The owners manual contains plenty of useful information pertaining to your Pathfinder...:newbie:


----------



## NPath (Dec 12, 2004)

YWG Pathy said:


> Bear with me if my problem is already covered here somewhere; I'm new to this..
> 
> I have a 2006 Pathfinder LE. When I shift from 2H to 4H, the front wheels on the instrument cluster icon blink for a long time (10 minutes or more), before they come one steady. Sometimes they don't come on at all (ie I select 4H mode, but the thing stays in 2WD mode). I do this only on snowy roads (I'm in Canada, eh?), and I'm driving in more or less a straight line at moderate speed (30MPH or less). On the rare occaision that it does go into 4WD mode, it takes a very long time to go back to 2WD mode.
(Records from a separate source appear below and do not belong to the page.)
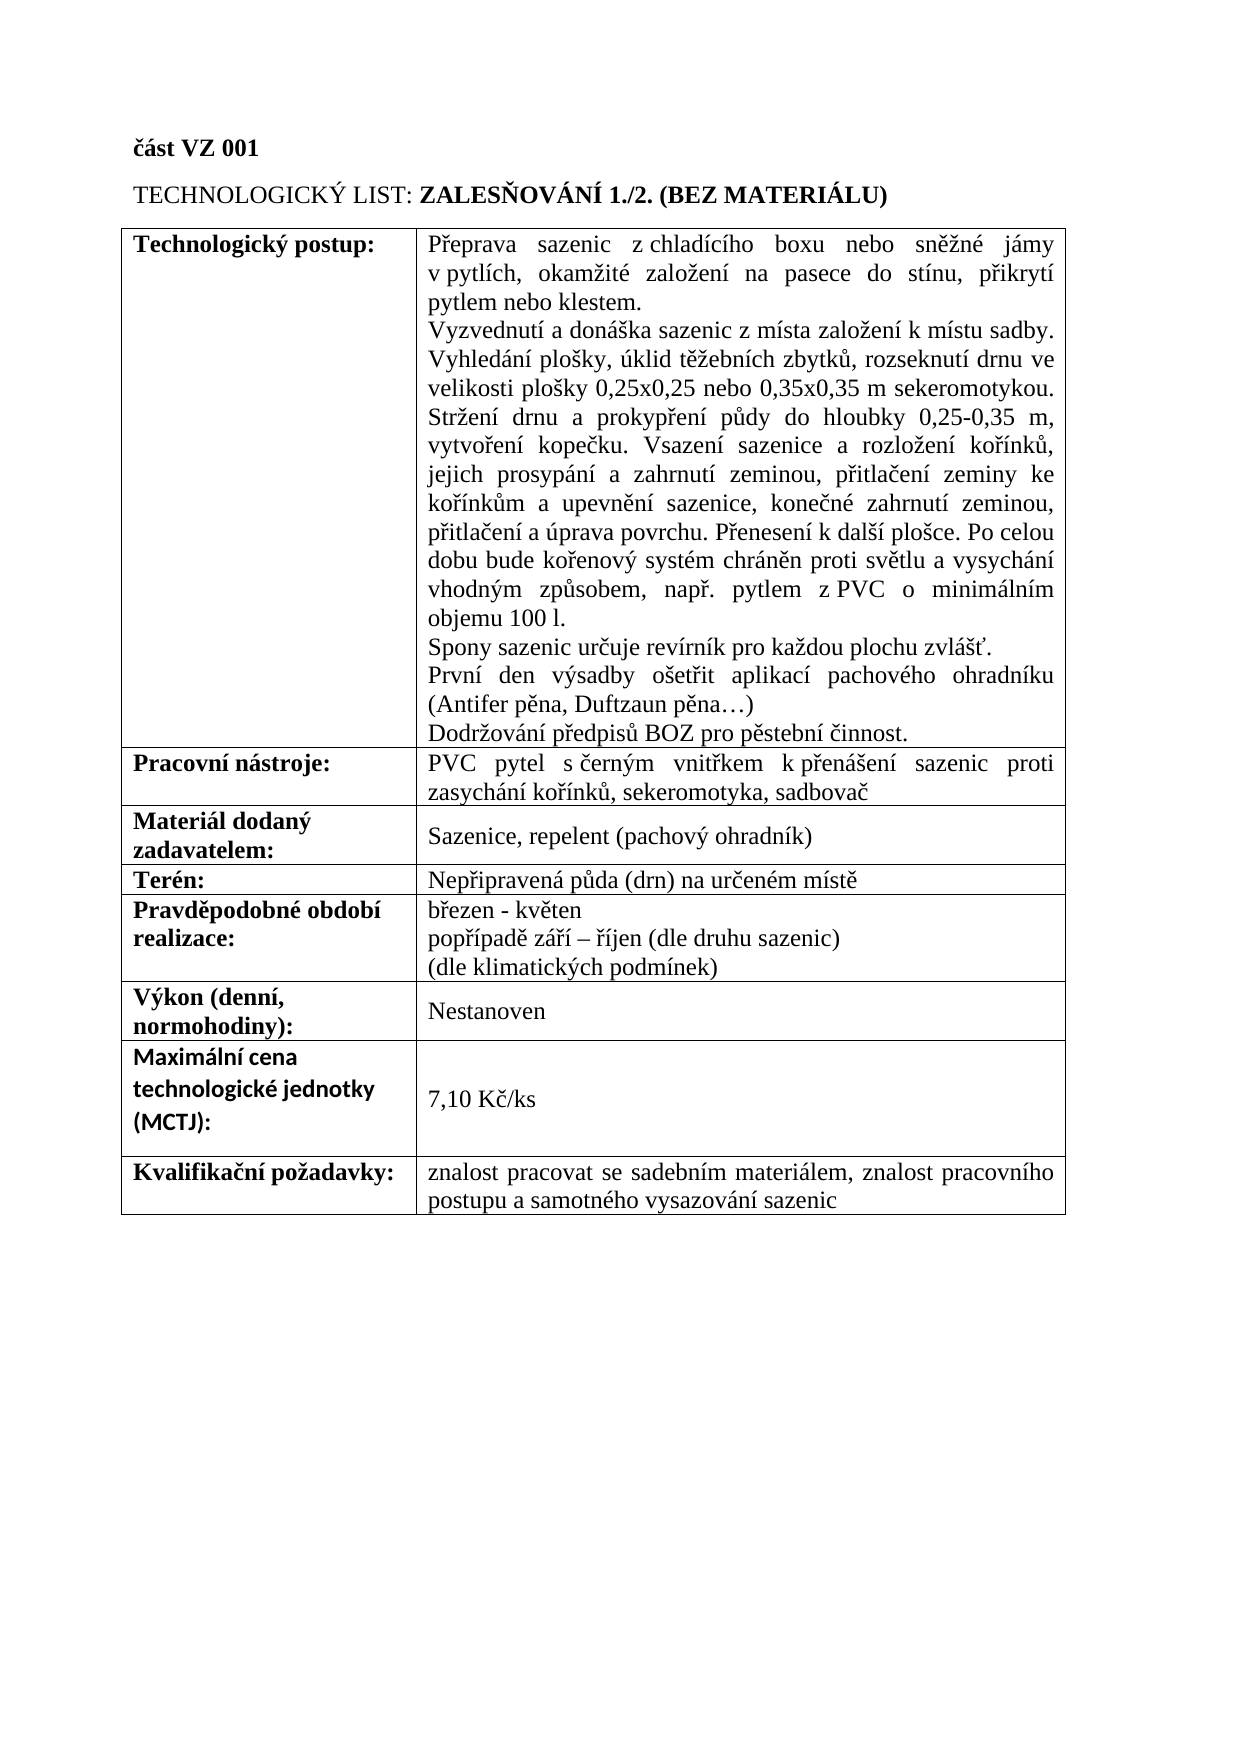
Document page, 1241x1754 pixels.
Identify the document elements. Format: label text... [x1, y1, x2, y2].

table_cell Nepřipravená půda (drn) na určeném místě [417, 865, 1065, 894]
table_cell Kvalifikační požadavky: [122, 1157, 416, 1214]
table_cell Terén: [122, 865, 416, 894]
table_cell Pravděpodobné období realizace: [122, 895, 416, 981]
table_cell březen - květen popřípadě září – říjen (dle druhu sazenic) (dle klimatických podmínek) [417, 895, 1065, 981]
table_cell Materiál dodaný zadavatelem: [122, 806, 416, 864]
table_header Přeprava sazenic z chladícího boxu nebo sněžné jámy v pytlích, okamžité založení na pasece do stínu, přikrytí pytlem nebo klestem. Vyzvednutí a donáška sazenic z místa založení k místu sadby. Vyhledání plošky, úklid těžebních zbytků, rozseknutí drnu ve velikosti plošky 0,25x0,25 nebo 0,35x0,35 m sekeromotykou. Stržení drnu a prokypření půdy do hloubky 0,25-, vytvoření kopečku. Vsazení sazenice a rozložení kořínků, jejich prosypání a zahrnutí zeminou, přitlačení zeminy ke kořínkům a upevnění sazenice, konečné zahrnutí zeminou, přitlačení a úprava povrchu. Přenesení k další plošce. Po celou dobu bude kořenový systém chráněn proti světlu a vysychání vhodným způsobem, např. pytlem z PVC o minimálním objemu 100 l. Spony sazenic určuje revírník pro každou plochu zvlášť. První den výsadby ošetřit aplikací pachového ohradníku (Antifer pěna, Duftzaun pěna…) Dodržování předpisů BOZ pro pěstební činnost. [417, 229, 1065, 747]
table_header Technologický postup: [122, 229, 416, 747]
table_cell Maximální cena technologické jednotky (MCTJ): [122, 1041, 416, 1156]
text TECHNOLOGICKÝ LIST: Zalesňování 1./2. (bez materiálu) [133, 181, 1107, 209]
table_cell 7,10 Kč/ks [417, 1041, 1065, 1156]
table_cell znalost pracovat se sadebním materiálem, znalost pracovního postupu a samotného vysazování sazenic [417, 1157, 1065, 1214]
table_cell Nestanoven [417, 982, 1065, 1039]
table_cell PVC pytel s černým vnitřkem k přenášení sazenic proti zasychání kořínků, sekeromotyka, sadbovač [417, 748, 1065, 805]
table_cell Sazenice, repelent (pachový ohradník) [417, 806, 1065, 864]
table_cell Pracovní nástroje: [122, 748, 416, 805]
text část VZ 001 [133, 133, 1107, 162]
table_cell Výkon (denní, normohodiny): [122, 982, 416, 1039]
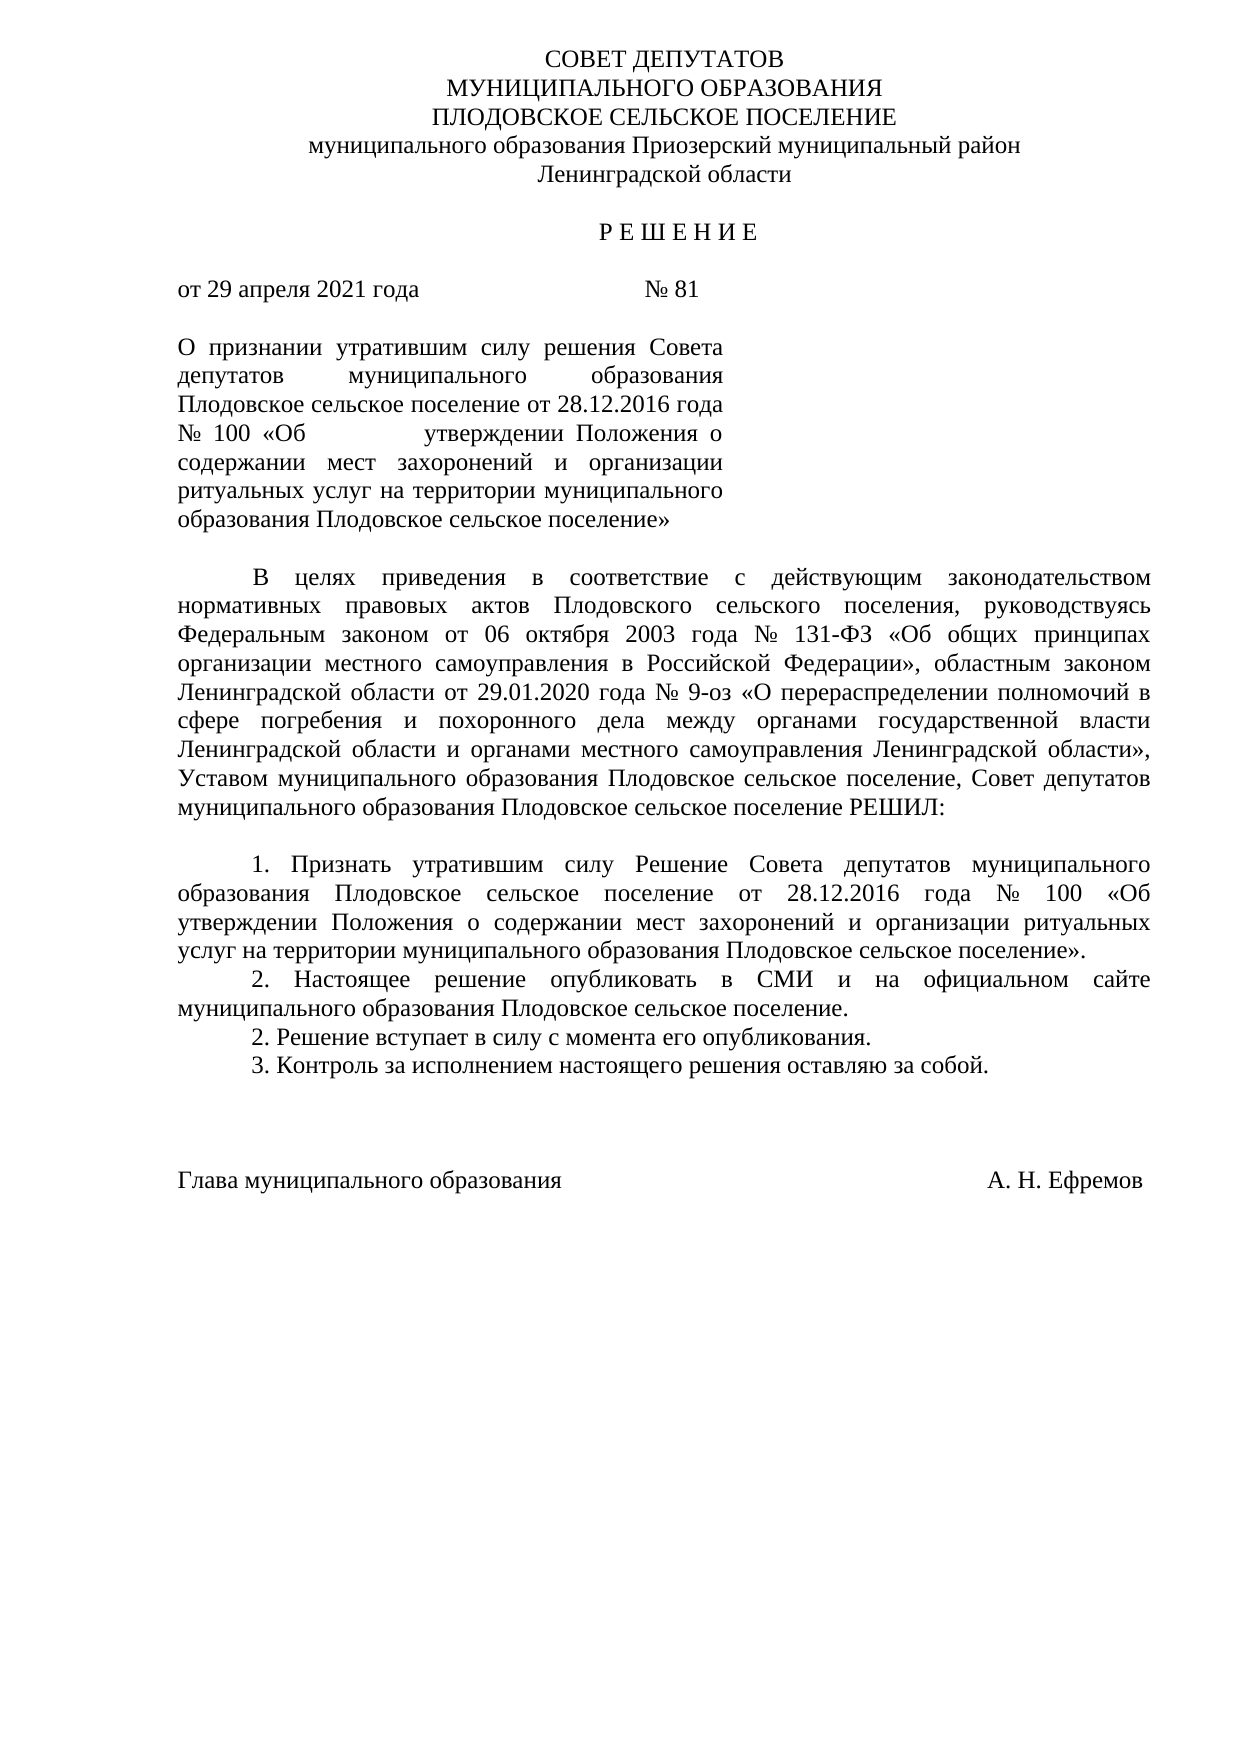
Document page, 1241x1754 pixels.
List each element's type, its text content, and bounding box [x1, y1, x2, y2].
Again, the front wheels on the instrument cluster icon blink for a long time before they go off. Sometimes they do go off, other times the entire icon goes blank and the 4WD caution light illuminates.
> 
> ...


I don't know what the problem is, my best suggestion is take it to the dealer, seeing that you still have warranty left.

I've been switching from 2wd to 4lo during the week and I don't have the issues you've listed. Whatever selection I place it into, I get, no waits, no flashes no noise.


----------



## Calimoxo2 (Jan 25, 2005)

Any chance you have a drastically different size tire on front/back?


----------



## NPath (Dec 12, 2004)

If you still have the problem, switch it to 2wd and back up a few meters or a bit more. The first generation Pathfinders use this method to get out of 4wd, dumb idea.


----------



## YWG Pathy (Dec 20, 2008)

UPDATE:

I took it to the dealer. They determined (and I agree) that when 4H is selected, all four wheels are driving, even though the two front wheels on the icon are only blinking. This is contrary to the owner's manuals. The front wheels on the icon should come on steady. After trying many things for many days (switching back and forth betwen 2H and 4H, reversing and going forward, lurching the vehicle, etc), I finally had one occaision where I switched from 2H mode to 4H mode; all four wheels were driving and the front wheels on the icon were on steady. Problem then was when I switched back to 2H mode, the front wheels on the icon resumed their continuous blinking. Eventually the icon when completely blank and the amber 4WD caution light illuminated.

I've got a download copy of the service manual, and oddly there is no chapter on transfer case. Anyone know where I can get one?

I'm on my way back to the dealer.


----------



## Hasbin (Jan 18, 2009)

I have this problem with my 2005 except it's getting out of 4WD that the switch/icon won't complete. If I'm in 4WD and select 2WD, the icon flashes all the time and won't stop. To get the icon back to normal 2WD (no flashing) I need to turn a corner at slow speed, then it will stop flashing and become normal again.
My warranty is finished and I don't want to see the dealer for this 'icon' problem so please keep us up to date on what the dealer says, YWG Pathy. Thanks.


----------



## mpe235 (Jan 19, 2009)

If the amber light is coming on the system should have stored a code. The dealer should have checked that first.


----------



## charl1 (Nov 30, 2015)

*4 wheel indicator coming on while not engaged and slowing down vehicle movement/speed*

while driving the 4 wheel indicator comes on on the dash board while not engaged and slowing down vehicle movement/speed


----------



## charl1 (Nov 30, 2015)

I have a 2006 model pathfinder LE. The slip and 4 wheel drive indicators have been showing on the dash board in recent time. Whenever these signs comes up, the vehicle speed and engine rev slows down.


----------



## smj999smj (Jan 1, 2006)

You'll need to take it to a shop or dealer and have the 4WD trouble codes read.


----------